**REQUIRED ACTION:**
When the string "histology" occurs in a line of the records, show that line.
[THE DATA Boundary: Start]
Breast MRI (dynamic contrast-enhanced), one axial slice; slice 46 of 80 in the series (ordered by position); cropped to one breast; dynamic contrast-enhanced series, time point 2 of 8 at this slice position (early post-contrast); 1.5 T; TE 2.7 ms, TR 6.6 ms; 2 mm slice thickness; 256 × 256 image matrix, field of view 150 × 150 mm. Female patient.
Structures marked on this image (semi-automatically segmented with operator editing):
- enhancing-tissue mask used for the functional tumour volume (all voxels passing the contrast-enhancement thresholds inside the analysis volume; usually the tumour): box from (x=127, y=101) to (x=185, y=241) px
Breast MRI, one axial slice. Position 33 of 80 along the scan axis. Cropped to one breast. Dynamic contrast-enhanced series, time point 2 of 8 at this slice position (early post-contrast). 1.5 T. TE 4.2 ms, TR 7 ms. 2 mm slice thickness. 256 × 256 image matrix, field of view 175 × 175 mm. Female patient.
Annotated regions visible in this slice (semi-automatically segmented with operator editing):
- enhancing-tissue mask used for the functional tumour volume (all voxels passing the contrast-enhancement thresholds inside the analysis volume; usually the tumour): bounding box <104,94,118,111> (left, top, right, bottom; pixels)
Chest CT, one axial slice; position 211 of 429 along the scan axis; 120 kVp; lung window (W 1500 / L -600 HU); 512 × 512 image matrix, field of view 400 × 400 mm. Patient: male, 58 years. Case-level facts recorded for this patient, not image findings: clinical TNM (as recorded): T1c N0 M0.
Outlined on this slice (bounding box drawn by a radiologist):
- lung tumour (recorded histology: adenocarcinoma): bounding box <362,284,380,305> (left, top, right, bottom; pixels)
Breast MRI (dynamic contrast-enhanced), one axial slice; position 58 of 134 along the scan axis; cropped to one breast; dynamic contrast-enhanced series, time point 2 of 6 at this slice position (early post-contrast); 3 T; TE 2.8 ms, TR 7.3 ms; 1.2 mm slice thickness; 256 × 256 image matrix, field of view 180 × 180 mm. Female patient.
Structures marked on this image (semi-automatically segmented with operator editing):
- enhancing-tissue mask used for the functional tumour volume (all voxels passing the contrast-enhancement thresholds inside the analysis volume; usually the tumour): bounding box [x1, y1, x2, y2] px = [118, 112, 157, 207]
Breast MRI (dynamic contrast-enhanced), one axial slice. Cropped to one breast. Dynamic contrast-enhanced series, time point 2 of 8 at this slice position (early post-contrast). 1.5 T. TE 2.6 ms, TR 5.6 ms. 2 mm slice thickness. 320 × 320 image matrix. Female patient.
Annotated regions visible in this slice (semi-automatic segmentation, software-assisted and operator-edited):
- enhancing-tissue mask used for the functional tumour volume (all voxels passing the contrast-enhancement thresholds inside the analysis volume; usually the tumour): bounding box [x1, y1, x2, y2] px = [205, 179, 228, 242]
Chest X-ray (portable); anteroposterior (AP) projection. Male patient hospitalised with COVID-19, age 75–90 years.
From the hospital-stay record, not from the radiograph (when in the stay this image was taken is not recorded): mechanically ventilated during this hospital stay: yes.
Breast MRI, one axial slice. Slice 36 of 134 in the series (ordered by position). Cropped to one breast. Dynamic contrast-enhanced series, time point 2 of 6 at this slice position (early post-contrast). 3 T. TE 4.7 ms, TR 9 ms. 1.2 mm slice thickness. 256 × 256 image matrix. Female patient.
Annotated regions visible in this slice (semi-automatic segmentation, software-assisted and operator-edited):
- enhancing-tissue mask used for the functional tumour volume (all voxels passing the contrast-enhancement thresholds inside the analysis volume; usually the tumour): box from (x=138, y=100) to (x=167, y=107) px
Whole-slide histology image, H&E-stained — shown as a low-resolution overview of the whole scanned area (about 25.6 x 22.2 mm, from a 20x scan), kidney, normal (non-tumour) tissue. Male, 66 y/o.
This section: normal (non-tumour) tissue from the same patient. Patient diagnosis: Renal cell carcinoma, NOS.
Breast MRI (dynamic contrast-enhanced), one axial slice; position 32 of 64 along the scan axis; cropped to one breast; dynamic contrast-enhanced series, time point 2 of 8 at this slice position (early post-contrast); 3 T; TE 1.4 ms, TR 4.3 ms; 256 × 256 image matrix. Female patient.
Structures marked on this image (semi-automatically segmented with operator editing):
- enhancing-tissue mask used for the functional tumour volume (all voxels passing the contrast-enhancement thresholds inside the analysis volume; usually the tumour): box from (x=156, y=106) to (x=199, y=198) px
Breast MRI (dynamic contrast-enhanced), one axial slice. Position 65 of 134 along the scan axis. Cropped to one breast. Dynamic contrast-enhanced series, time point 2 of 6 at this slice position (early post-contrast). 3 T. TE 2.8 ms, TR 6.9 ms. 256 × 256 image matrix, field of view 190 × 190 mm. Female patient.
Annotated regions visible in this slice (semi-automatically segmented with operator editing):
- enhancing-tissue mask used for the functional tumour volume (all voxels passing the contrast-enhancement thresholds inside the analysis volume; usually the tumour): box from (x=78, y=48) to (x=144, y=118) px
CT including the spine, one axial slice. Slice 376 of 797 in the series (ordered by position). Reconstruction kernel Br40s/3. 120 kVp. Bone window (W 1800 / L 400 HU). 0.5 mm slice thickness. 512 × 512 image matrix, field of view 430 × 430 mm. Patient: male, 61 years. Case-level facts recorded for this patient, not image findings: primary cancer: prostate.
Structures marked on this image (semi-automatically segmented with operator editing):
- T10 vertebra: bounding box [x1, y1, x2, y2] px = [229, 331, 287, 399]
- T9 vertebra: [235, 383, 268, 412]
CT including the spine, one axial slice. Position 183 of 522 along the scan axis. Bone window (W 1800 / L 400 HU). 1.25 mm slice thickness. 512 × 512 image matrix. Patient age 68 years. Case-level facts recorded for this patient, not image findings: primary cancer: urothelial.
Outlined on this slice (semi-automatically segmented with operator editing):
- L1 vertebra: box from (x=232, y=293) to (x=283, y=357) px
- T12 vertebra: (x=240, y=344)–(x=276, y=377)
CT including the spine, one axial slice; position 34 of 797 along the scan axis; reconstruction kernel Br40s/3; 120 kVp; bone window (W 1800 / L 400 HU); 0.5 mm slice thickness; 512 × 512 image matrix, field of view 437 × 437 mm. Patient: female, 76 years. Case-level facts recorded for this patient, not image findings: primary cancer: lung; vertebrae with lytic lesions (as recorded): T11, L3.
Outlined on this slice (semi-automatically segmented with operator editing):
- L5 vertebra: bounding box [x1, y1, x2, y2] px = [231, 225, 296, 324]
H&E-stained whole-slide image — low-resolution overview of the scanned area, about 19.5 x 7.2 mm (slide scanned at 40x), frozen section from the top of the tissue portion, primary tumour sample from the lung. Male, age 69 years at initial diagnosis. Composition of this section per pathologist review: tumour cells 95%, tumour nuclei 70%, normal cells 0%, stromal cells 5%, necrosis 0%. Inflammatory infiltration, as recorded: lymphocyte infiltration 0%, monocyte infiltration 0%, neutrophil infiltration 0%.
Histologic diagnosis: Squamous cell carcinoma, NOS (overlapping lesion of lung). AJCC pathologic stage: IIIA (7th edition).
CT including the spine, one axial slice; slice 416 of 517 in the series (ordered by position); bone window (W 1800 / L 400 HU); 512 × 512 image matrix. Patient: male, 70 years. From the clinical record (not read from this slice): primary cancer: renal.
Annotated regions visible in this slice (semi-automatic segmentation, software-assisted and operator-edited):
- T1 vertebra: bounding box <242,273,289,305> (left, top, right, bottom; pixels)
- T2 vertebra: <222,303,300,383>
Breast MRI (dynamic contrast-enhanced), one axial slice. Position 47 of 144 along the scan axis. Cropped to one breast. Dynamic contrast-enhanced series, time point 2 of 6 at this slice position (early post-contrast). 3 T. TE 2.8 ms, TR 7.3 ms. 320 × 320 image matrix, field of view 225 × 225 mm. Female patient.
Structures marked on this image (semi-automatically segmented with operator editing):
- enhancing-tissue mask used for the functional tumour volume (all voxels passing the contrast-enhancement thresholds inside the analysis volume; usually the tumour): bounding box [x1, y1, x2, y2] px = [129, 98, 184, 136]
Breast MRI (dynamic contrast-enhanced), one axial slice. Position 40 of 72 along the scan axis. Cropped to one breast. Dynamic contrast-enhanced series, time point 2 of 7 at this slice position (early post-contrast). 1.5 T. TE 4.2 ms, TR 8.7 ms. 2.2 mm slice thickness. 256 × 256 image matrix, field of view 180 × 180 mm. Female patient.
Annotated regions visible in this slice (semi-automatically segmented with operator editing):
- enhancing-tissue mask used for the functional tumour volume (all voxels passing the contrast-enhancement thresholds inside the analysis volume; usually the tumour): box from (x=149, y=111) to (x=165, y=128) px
[THE DATA Boundary: End]
**WRITTEN ANSWER:**
- lung tumour (recorded histology: adenocarcinoma): bounding box <362,284,380,305> (left, top, right, bottom; pixels)
Whole-slide histology image, H&E-stained — shown as a low-resolution overview of the whole scanned area (about 25.6 x 22.2 mm, from a 20x scan), kidney, normal (non-tumour) tissue. Male, 66 y/o.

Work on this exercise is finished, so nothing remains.